> **課題**
a) 『変身』の翻訳に関する文章のうち、「長い夜のあいだに、一度は一方」を含む箇所から始めて「つづけていた。(三原弟平〔おとひら〕訳)」の後で終わる部分を書き写してください。その際、「グレゴール」は「ザムザ」に置き換えてください。
b) 『変身』の翻訳に関する文章を、最後の文の後から書き進めてください。

> **文書抜粋**
<<<<

長い夜のあいだに、一度は一方の側のドアが、一度はもう一方のが、ちょっとだけ開き、すぐにまた閉められた。だれかがきっと部屋のなかへ入る用事があったにちがいないのだが、それにしろためらいもあまりに大きかったのだ。そこでグレゴールは居間へ通じるドアのすぐそばにとまっていて、ためらっている訪問者を部屋のなかへ入れるか、あるいは少なくともその訪問者がだれかを知ろうと決心していた。ところが、ドアはもう二度と開かれず、グレゴールが待っていたこともむなしかった。(原田義人〔よしと〕訳)
この長い晩のあいだ、いちど一方の脇扉(サイド・ドア)が、そしてもう一方の脇扉もいちどだけ細目に開かれ、そしてまた素早く閉じられた。おそらくだれかが部屋に入ってくる必要をかんじたのだが、しかしそうするには、あまりにもためらわれるものが大きかったのだ。そこでグレゴールは、居間へのドアのそばで少しあいだをあけて待機し、ためらっている訪問者をなんとかしてなかに入らせるか、あるいは、少なくともそれがだれであるのか知ろうとした。しかしもういまはドアは開かれず、グレゴールはむなしく待ちつづけていた。(三原弟平〔おとひら〕訳)
①nunが2箇所に出ていますが、前の方のnunは、それまでの内容を受けて「そこで」「それで」という感じの意味であり――英訳ではほとんどが、nowとしているか、訳出していないかのいずれかですが、(文頭に置いて)Soとしている訳も2つあります――、あとの方のnunは、(過去のその時点で)「今は」くらいの、一番おおもとの意味であると考えてよいと思います。
②三原訳は、ummittelbarをこれとは反対の意味のmittelbarのように訳していますね。実は三原先生は、『カフカ「変身」注釈』で、次のように書いておられます。
... 、三つのドアのうち物語の展開上もっとも重要な意味をもつことになるのは居間へ通じるドアであり(中略)、ゆえにグレゴールがそのドアのそばで待つというのもうなずける。ゆえに次は、その「居間へのドアのすぐそばに待機し」、といきたいところだが、〈unmittelbar〉=「直接的に、じかに」ではなく、ドイツ語原文では〈mittelbar〉=「間接的に」とされている。しかし英訳(岡上注:Willa & Edwin Muir訳)ではこの部分〈immediately〉と、明らかに〈unmittelbar〉のつもりで訳している。わかりがいいように勝手に改変してしまっているのだが、おそろしいことに、これは正反対への改変なのだ。
三原先生がお使いになったのは、Paul Raabe編 „Sämtliche Erzählungen(直訳しますと、「全物語集」くらい)“ (1973, S. Fischer Verlag) で、この本では確かに、mittelbarとなっています。

>>>>

> **データセット**

<<<<

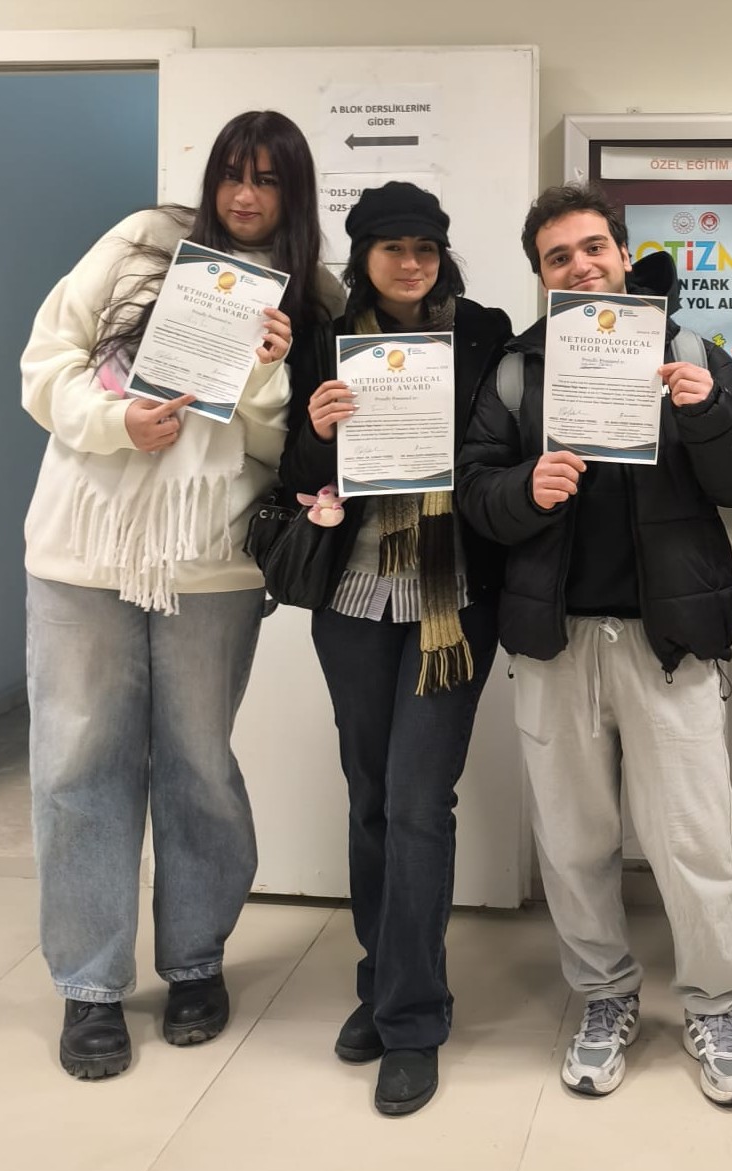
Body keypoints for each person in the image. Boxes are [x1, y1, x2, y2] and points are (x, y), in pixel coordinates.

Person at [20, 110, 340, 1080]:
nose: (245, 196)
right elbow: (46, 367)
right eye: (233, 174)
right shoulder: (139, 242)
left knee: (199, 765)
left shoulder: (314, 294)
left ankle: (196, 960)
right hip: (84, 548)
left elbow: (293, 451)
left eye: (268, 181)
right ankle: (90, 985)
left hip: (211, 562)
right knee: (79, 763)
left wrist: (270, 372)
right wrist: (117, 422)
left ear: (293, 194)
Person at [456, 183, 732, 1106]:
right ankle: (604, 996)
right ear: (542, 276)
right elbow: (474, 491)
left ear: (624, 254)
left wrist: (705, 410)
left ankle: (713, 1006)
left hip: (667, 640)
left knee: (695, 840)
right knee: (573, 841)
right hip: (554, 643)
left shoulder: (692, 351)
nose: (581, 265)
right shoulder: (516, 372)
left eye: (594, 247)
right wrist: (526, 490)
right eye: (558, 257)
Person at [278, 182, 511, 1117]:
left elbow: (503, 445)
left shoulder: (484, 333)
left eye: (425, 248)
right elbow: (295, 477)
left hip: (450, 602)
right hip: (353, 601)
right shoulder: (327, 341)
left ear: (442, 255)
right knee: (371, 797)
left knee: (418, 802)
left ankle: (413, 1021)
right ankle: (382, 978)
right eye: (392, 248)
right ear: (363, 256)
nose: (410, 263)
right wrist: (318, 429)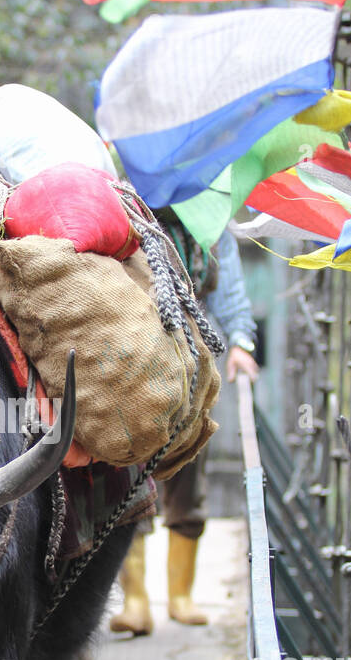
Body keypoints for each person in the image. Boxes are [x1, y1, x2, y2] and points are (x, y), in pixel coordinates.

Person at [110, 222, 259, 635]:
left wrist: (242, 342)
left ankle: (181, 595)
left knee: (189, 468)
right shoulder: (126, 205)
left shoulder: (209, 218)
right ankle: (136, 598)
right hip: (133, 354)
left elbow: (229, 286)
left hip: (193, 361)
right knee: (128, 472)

>>>>
<<<<

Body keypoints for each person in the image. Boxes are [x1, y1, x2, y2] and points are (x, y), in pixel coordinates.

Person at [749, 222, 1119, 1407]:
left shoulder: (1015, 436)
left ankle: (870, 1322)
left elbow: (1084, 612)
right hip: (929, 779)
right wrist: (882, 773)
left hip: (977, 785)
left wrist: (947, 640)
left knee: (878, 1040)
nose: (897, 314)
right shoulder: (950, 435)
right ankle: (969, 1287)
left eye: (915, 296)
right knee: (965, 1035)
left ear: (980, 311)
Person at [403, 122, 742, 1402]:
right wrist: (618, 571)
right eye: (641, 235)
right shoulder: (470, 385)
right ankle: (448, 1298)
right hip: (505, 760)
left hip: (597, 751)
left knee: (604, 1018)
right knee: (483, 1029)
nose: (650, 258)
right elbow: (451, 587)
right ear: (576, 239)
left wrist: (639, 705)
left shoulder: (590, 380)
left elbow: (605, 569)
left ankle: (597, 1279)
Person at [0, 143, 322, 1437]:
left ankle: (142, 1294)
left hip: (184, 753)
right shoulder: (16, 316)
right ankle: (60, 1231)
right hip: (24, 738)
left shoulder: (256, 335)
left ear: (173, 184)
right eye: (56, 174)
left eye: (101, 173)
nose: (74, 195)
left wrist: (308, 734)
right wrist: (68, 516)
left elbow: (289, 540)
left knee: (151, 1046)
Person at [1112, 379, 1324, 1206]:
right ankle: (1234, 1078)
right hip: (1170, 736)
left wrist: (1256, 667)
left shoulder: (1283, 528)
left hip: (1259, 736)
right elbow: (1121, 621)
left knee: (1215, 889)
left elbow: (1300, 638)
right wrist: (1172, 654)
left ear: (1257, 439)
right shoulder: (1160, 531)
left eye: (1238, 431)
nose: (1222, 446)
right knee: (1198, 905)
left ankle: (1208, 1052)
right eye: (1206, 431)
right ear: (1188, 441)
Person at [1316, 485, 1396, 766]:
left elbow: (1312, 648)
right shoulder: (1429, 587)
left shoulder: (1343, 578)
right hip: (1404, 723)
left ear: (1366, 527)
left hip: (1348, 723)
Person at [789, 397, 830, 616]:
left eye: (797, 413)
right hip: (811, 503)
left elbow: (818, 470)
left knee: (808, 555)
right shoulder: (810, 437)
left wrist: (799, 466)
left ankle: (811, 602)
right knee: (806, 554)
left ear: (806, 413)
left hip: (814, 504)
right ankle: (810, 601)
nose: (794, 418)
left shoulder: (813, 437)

>>>>

> **解答**
a)
長い夜のあいだに、一度は一方の側のドアが、一度はもう一方のが、ちょっとだけ開き、すぐにまた閉められた。だれかがきっと部屋のなかへ入る用事があったにちがいないのだが、それにしろためらいもあまりに大きかったのだ。そこでザムザは居間へ通じるドアのすぐそばにとまっていて、ためらっている訪問者を部屋のなかへ入れるか、あるいは少なくともその訪問者がだれかを知ろうと決心していた。ところが、ドアはもう二度と開かれず、ザムザが待っていたこともむなしかった。(原田義人〔よしと〕訳)
この長い晩のあいだ、いちど一方の脇扉(サイド・ドア)が、そしてもう一方の脇扉もいちどだけ細目に開かれ、そしてまた素早く閉じられた。おそらくだれかが部屋に入ってくる必要をかんじたのだが、しかしそうするには、あまりにもためらわれるものが大きかったのだ。そこでザムザは、居間へのドアのそばで少しあいだをあけて待機し、ためらっている訪問者をなんとかしてなかに入らせるか、あるいは、少なくともそれがだれであるのか知ろうとした。しかしもういまはドアは開かれず、ザムザはむなしく待ちつづけていた。(三原弟平〔おとひら〕訳)

b)
ですが、私が調べたかぎりでは、これ以外でここがmittelbarになっている本はなく、他の本ではすべてunmittelbarとなっています(ですが、Raabe編のこの本のほかに、mittelbarとなっている本をご存知の方がおられましたら、ぜひお知らせいただきたく思います)。
私はカフカの専門家ではありませんので断定はできませんが、三原先生がご覧になった本が誤植した可能性が高いのではないかと思います。ちなみに、邦訳、英訳ともに、ここをmittelbarとして訳しているものは、三原訳以外にはありませんでした。
とは言え、三原先生がご覧になった本では確かにこうなっているのですから、同先生がおっしゃっていることが全くの間違いとは勿論言えませんので、念のために。
③aber nun wurde die Tür nicht mehr geöffnetを、高安国世訳は「ところが皮肉なもので、こうなるとドアは二度とあけられなかった」と訳しており、原文にない言葉を足してはいますが、これは上手だなと思いましたので、ご紹介しておきます。
○Früh, als die Türen versperrt waren, hatten alle zu ihm hereinkommen wollen, jetzt, da er die eine Tür geöffnet hatte und die anderen offenbar während des Tages geöffnet worden waren, kam keiner mehr, und die Schlüssel steckten nun auch von außen.
ドアがみな閉ざされていた朝には、みんなが彼の部屋へ入ろうとしたのだったが、彼が一つのドアを開け、ほかのドアも昼のあいだに開けられたようなのに、今となってはだれもやってはこず、鍵も外側からさしこまれていた。
①三原先生は上記の本で、「die anderen offenbar während des Tages geöffnet worden waren の die anderen [Türen] は明らかに複数なのに、英訳(ここでは Muir 訳)は単数にしてしまっている」という趣旨のことも書いておられます。いろいろな英訳を見てみますと、大部分は the others としているのですが、いくつかはthe other としてしまっています。勿論これは誤訳ですね。ただ、Muir訳も、改訳版では the others と直されています。
邦訳では、「他のドア」とか「ほかのドア」とだけしているものが多いですが、「ほかのドアもすべて(高橋義孝訳)、「他のふたつ」(立川〔たつかわ〕洋三訳)、「ほかの二つ」(池内紀〔おさむ〕訳)、「あとの二つのドア」(浅井健二郎訳)のように、1つではないことをはっきりさせている訳もあります。
②... , und die Schlüssel steckten nun auch von außen.のauchは、特定の言葉にかかっていると言うよりも、(誰も入ってこなかっただけでなく)「さらに加えて」「おまけに」という意味で使われているのではないかと、私は思います。
一部の邦訳や英訳はこのように解しています。
しかも鍵は今では外側からさし込んであるらしい。(高安訳)
おまけにいまじゃ外から鍵がかけられている。(川崎芳隆訳)
おまけに鍵穴には外から鍵がさしてあるのだった。(田中一郎訳)
そもそも今では、ドアは外側からロックされてもいたのだ。(川村二郎訳…訳し方は違っていますが、やはりこう解していると思われます)
... , and, in addition, the keys were now on the outside. (Stanley Appelbaum訳)
... , and the keys, moreover, were now on the outside. (Richard Stokes訳)
... , and in addition the keys were now in the locks on the outside. (Joyce Crick訳)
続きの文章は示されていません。